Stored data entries
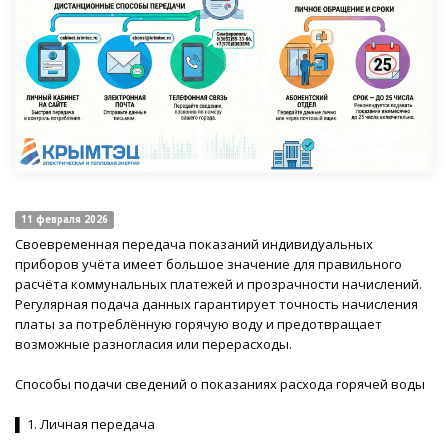
11 февраля 2026
Своевременная передача показаний индивидуальных
приборов учёта имеет большое значение для правильного
расчёта коммунальных платежей и прозрачности начислений.
Регулярная подача данных гарантирует точность начисления
платы за потреблённую горячую воду и предотвращает
возможные разногласия или перерасходы.
Способы подачи сведений о показаниях расхода горячей воды
▌ 1. Личная передача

Exercise instructions:
Rewrite the data with each occurrence of "передача" changed to "подача" and all other text left unchanged. Leave the pictures out of your answer.

Response to the task:
11 февраля 2026
Своевременная подача показаний индивидуальных
приборов учёта имеет большое значение для правильного
расчёта коммунальных платежей и прозрачности начислений.
Регулярная подача данных гарантирует точность начисления
платы за потреблённую горячую воду и предотвращает
возможные разногласия или перерасходы.
Способы подачи сведений о показаниях расхода горячей воды
▌ 1. Личная подача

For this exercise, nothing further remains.